[Stored items]
----------

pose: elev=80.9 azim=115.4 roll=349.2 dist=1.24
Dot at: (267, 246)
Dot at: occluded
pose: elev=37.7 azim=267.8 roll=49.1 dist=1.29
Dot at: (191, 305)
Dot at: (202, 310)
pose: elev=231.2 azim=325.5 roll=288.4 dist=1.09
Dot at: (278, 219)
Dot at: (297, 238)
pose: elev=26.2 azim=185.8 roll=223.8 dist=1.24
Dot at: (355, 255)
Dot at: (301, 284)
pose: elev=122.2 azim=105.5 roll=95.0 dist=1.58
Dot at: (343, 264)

----------

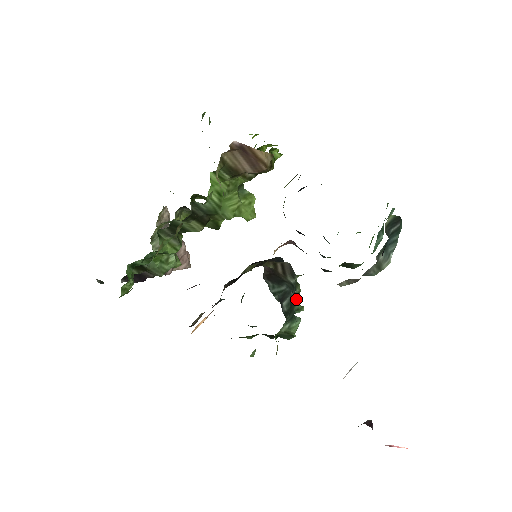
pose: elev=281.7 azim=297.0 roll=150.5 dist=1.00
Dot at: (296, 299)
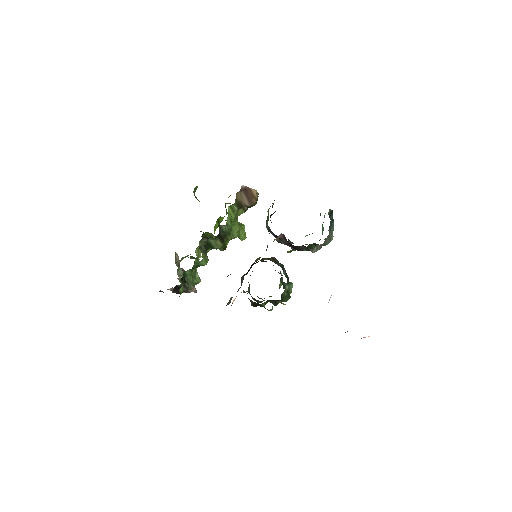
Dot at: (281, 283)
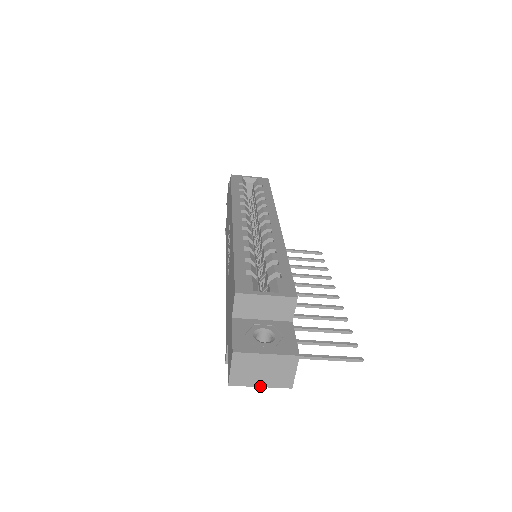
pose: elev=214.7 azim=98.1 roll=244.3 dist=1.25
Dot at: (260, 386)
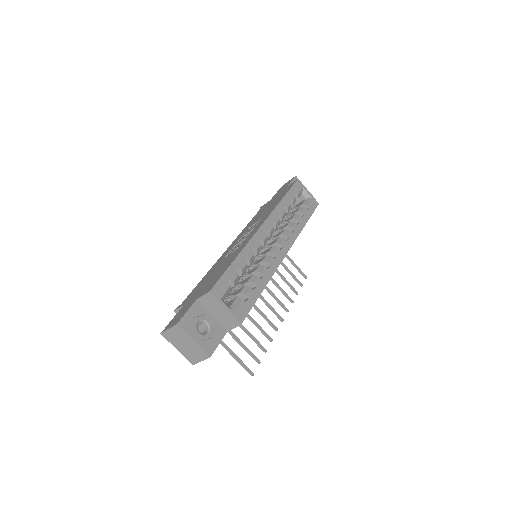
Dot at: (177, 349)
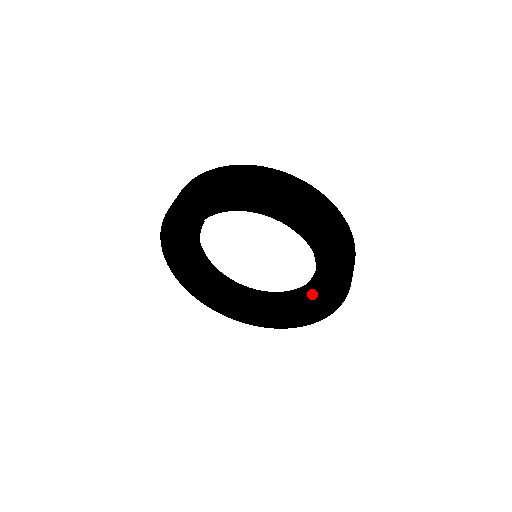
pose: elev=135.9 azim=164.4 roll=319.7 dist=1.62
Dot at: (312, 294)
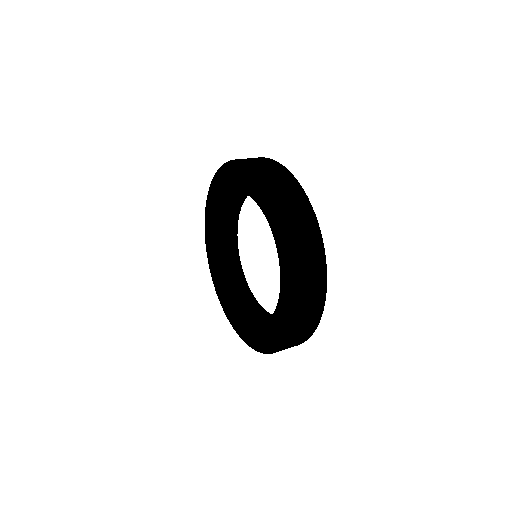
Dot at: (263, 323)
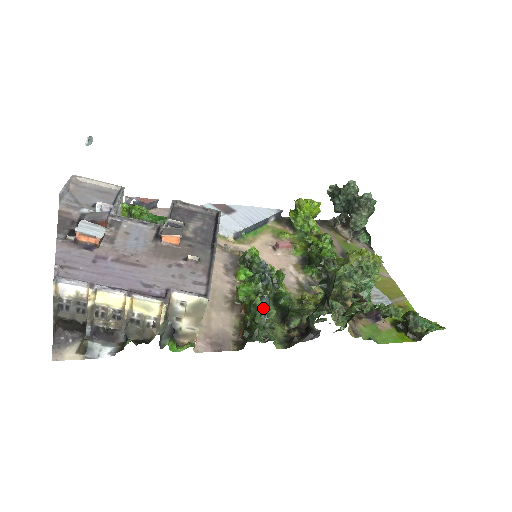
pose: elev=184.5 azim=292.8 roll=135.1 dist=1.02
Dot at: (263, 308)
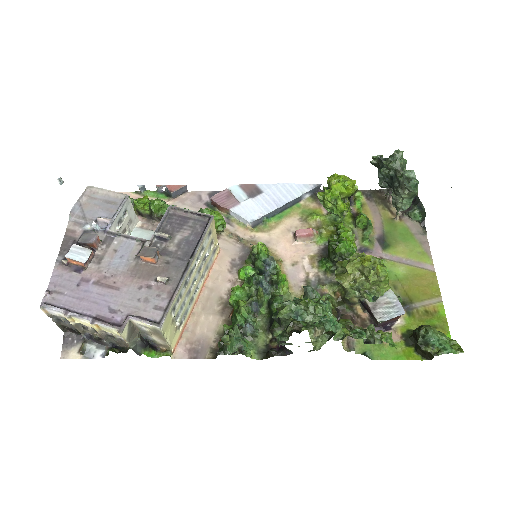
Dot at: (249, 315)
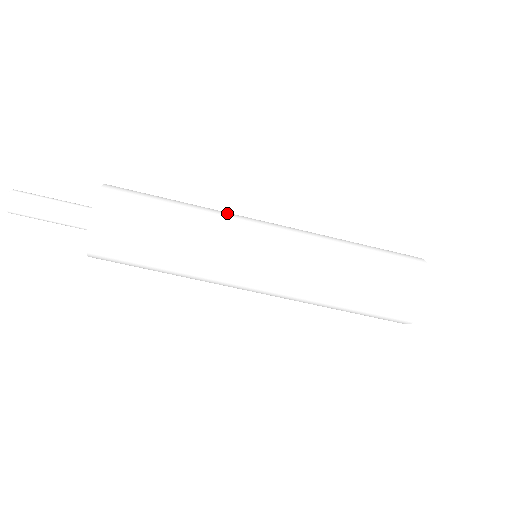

----------

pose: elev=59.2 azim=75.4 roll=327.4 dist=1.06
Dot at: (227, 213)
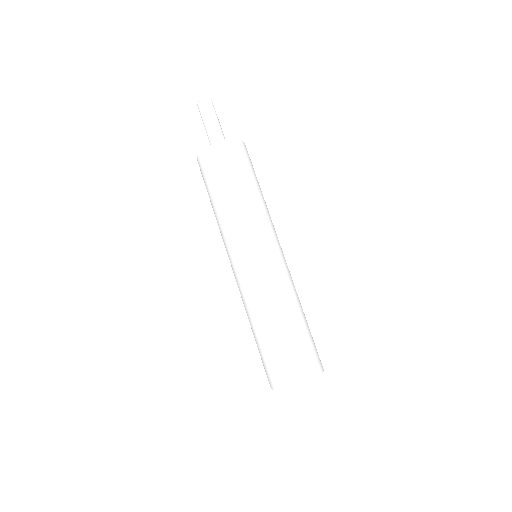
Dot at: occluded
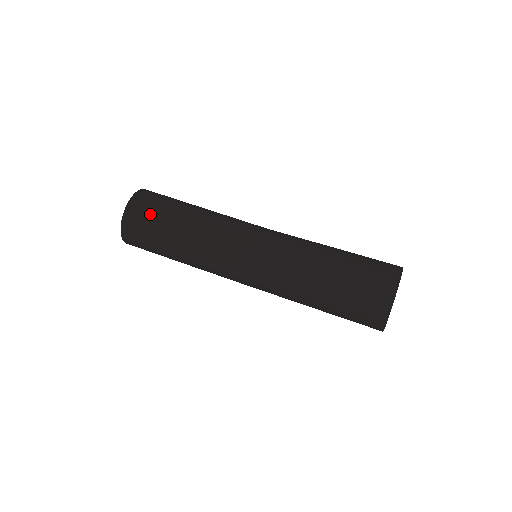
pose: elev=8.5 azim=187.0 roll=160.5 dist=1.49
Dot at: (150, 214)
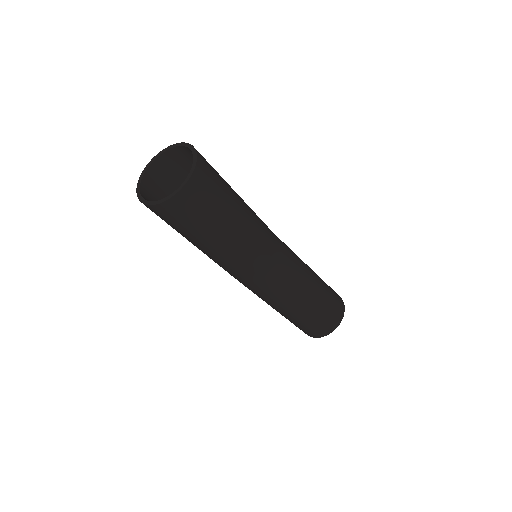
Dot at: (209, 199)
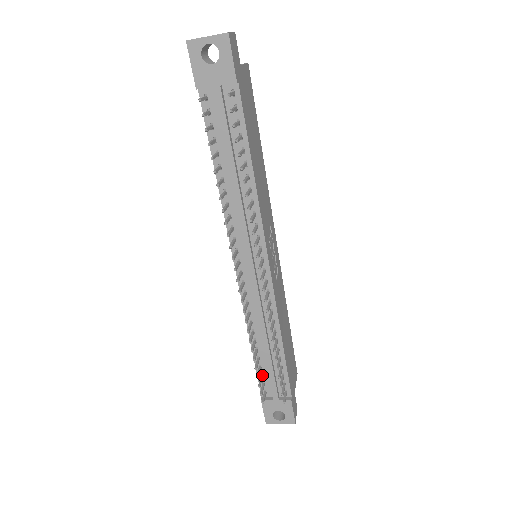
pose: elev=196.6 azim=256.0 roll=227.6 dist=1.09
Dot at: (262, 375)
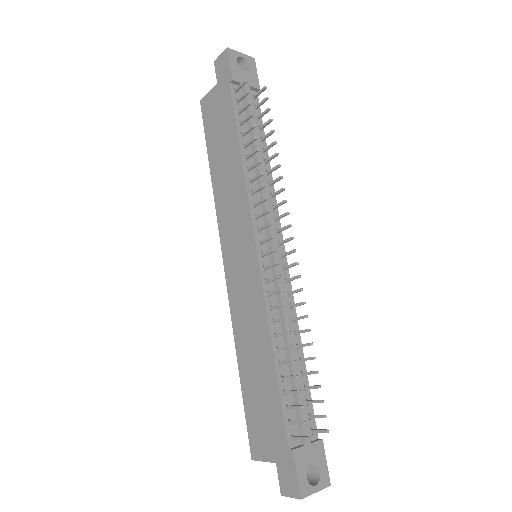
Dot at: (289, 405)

----------

• [AIM OF THE EXERCISE]:
Report how many of the lines above contain the string "roll". Give only the number.

• [SOLVED PROBLEM]:
12